Inevitably at some point, even the most frugal of business owners will find themselves having to borrow money to fund their business’ operations or growth. When it comes to business finance, especially via “traditional” sources, such as bank lenders, creating and maintaining a strong business credit profile is a must.
For that reason it is vital that business owners separate business credit from their personal credit profiles.
Lenders typically examine business credit reports before providing loans. Business credit scores are affected by the amount of credit already held on credit card and bank loans, and the number of inquiries made about the credit profile. The length of time the business has maintained a credit profile, and the business’s history of loan repayment, also contribute to the credit score. On a range from 0 to 100, scores above 75 are considered superb.

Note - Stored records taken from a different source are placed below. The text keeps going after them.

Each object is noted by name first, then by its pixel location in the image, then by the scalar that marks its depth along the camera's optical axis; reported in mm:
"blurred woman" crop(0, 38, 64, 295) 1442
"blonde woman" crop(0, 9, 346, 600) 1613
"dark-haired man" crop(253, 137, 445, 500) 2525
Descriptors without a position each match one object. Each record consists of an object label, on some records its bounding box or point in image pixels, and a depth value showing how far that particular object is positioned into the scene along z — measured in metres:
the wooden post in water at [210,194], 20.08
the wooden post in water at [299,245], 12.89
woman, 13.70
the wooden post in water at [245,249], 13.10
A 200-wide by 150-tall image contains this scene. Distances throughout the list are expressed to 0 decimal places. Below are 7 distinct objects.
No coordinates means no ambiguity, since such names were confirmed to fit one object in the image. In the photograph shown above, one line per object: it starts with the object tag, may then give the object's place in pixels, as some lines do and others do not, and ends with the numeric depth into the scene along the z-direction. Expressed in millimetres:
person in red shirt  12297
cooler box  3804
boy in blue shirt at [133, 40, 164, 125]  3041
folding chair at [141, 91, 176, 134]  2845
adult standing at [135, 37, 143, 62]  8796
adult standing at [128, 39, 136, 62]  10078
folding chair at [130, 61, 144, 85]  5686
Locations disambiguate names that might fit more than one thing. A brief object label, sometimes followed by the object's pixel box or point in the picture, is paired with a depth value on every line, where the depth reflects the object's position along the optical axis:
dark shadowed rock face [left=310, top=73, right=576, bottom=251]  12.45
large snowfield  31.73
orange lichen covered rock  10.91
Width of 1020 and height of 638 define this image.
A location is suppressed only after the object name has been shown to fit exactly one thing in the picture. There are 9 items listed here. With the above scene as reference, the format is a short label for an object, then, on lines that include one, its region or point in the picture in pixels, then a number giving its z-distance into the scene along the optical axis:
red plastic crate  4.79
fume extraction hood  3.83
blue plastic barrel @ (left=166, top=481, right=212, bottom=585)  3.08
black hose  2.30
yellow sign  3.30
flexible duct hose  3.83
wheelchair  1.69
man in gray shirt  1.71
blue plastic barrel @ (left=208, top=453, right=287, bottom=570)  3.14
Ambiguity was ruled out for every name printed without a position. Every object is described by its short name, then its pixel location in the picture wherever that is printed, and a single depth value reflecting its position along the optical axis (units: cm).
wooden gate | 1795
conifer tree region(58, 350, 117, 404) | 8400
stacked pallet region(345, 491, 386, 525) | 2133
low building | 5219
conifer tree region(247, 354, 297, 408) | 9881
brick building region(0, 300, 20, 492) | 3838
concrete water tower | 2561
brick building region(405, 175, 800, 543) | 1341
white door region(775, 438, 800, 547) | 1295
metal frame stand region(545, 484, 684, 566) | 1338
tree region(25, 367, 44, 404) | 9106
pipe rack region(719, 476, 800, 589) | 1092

When business owners apply for business credit cards, leases or loans, they want their high credit scores to reflect their credibility. If they apply using personal credit information, they risk reducing their credit scores. That’s because the more credit a person holds, the lower the credit score.

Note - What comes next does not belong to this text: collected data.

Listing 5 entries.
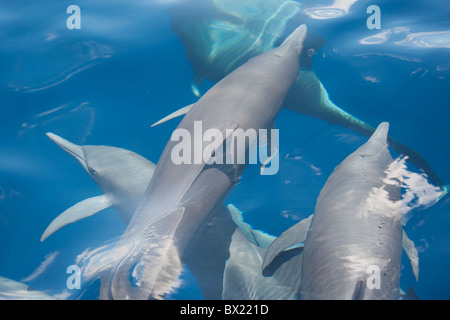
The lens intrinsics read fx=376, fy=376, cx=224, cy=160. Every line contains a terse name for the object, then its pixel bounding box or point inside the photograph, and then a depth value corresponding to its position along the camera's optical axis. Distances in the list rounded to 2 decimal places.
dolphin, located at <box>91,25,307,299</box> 3.40
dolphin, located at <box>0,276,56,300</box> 3.75
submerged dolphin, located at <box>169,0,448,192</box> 5.65
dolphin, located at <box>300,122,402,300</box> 2.98
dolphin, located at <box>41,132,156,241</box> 4.69
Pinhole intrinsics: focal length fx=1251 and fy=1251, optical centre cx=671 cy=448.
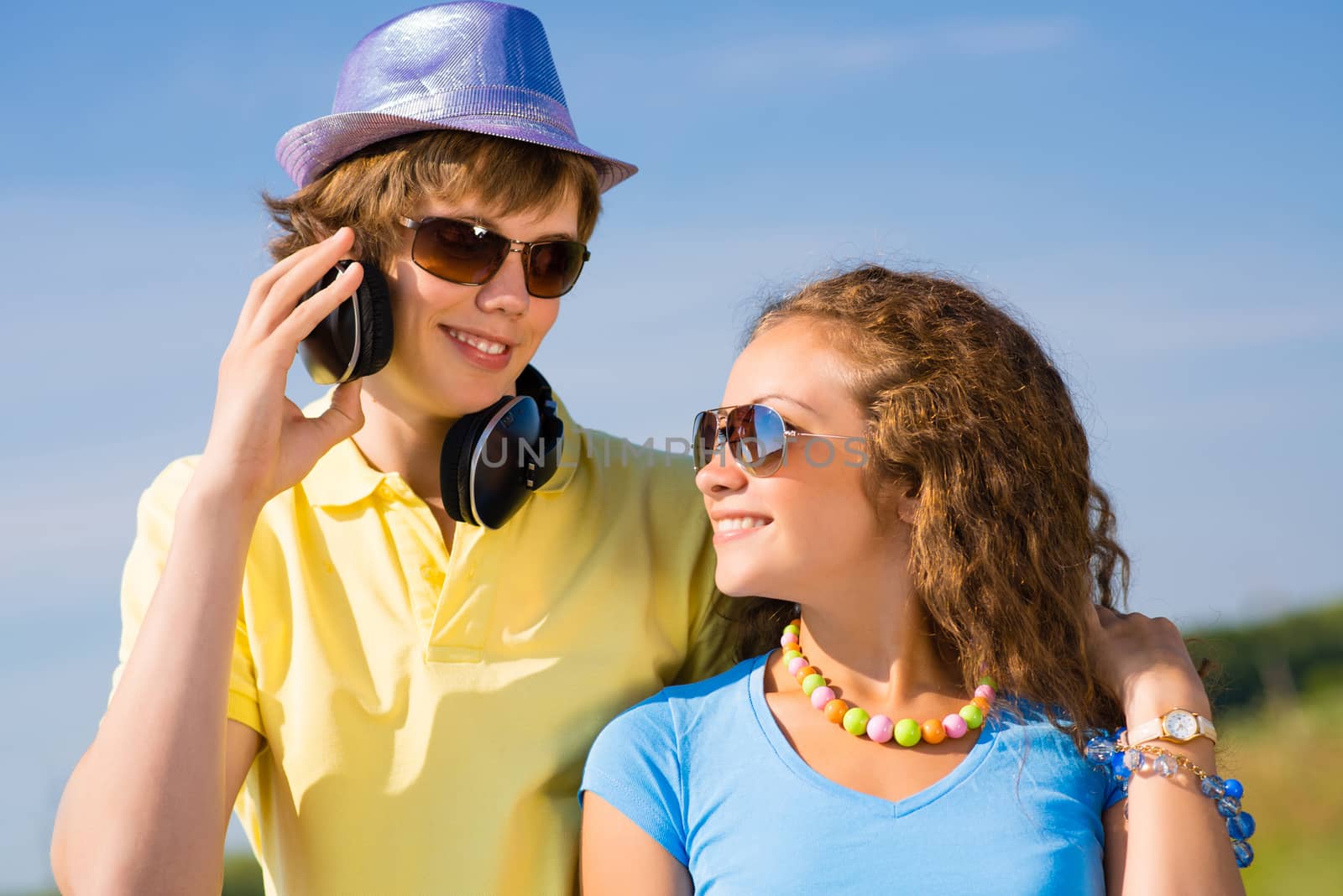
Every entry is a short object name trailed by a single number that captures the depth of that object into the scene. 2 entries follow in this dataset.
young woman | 2.66
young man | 2.62
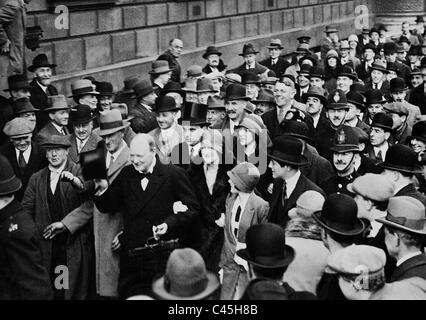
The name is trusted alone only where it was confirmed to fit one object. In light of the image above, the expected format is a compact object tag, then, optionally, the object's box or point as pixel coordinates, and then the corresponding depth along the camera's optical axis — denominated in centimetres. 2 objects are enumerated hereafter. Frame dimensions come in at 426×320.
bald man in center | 642
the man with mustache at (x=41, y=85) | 1022
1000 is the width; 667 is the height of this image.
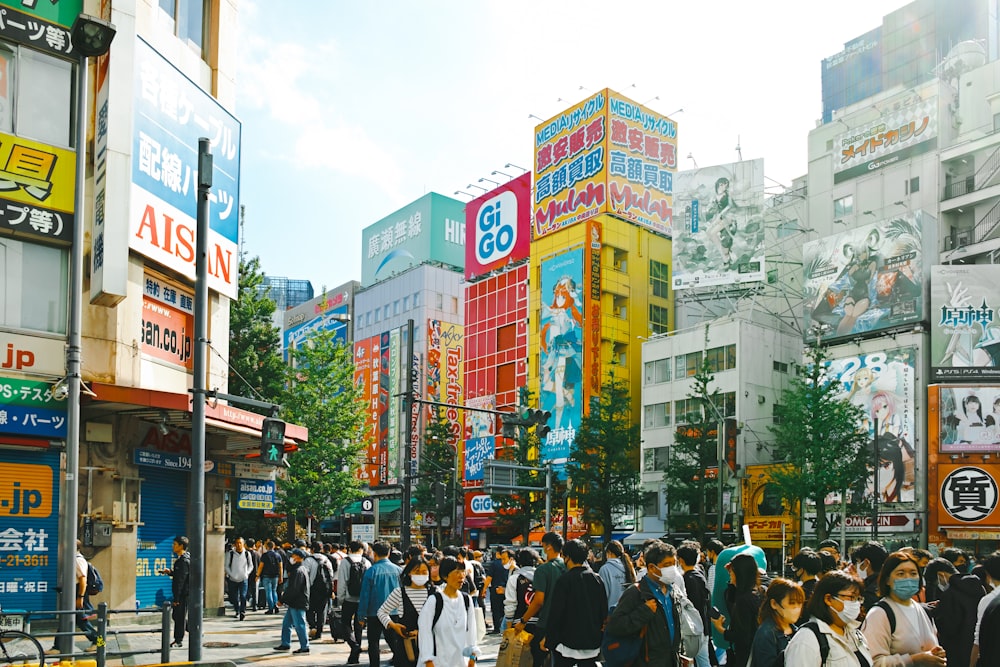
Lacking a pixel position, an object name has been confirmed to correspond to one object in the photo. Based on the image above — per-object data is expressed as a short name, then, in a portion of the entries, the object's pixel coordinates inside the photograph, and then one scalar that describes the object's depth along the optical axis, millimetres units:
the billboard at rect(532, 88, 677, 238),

Typically, a personal consumer credit report has 11 credit obligations and one inquiry per year. Adding business credit to the personal credit report can easily double those numbers. Business inquiries and personal inquiries aren’t separated on the credit report, so the lower credit score can impact the business owner personally and professionally.

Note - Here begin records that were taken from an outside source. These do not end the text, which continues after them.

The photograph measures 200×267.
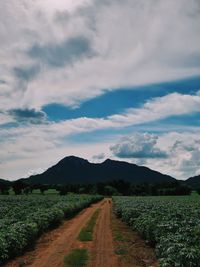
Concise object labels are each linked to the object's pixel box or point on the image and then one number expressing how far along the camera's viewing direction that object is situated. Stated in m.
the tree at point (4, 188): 93.71
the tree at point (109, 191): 95.68
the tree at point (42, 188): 101.40
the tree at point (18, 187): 95.60
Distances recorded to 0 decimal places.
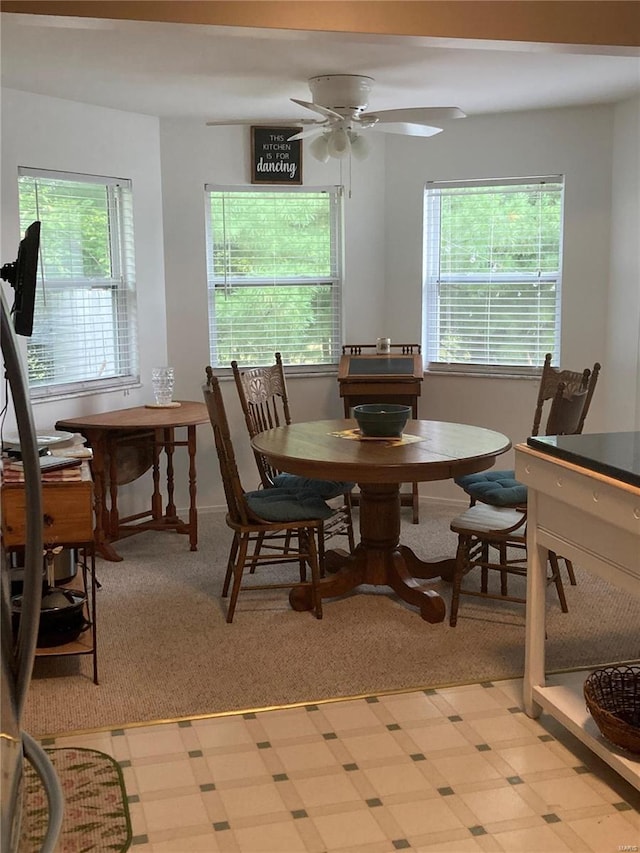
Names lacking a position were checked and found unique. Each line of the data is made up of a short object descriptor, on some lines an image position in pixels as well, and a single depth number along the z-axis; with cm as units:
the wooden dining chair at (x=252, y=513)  359
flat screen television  130
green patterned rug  223
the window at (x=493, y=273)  527
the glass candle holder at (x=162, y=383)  498
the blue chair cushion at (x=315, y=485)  402
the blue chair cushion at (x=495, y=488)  379
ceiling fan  400
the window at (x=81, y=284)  461
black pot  305
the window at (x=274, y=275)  540
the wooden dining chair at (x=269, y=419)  410
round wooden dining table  338
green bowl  379
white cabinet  225
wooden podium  501
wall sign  527
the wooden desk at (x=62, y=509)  290
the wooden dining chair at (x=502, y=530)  356
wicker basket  232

On a personal level, mixing personal and business credit can hit home. Business owners have been unpleasantly surprised to have been rejected for a home mortgage or personal car loan, because they owed too much money for business expenses.
In the event of business failure and loan non-repayment, mixing personal credit and business credit can bring painful consequences. If business loans were reported on the owner’s personal credit profile, the negative impact on the owner’s personal credit score can haunt him or her for a long time.
Establishing business credit is not complicated. Firstly, form a corporation or LLC, and contact the IRS to obtain an FIN (Federal Tax Identification Number). Next, register with the business credit bureaus, such as Experian Business and Equifax Business. When you seek credit card or bank loans, ascertain that they regularly report payments to the credit bureaus. Once your business has been granted credit, manage it well. Of course, paying off debt as required will improve credit scores. Keeping your credit profile active by borrowing and repaying credit regularly also promotes high credit scores and improved loan eligibility.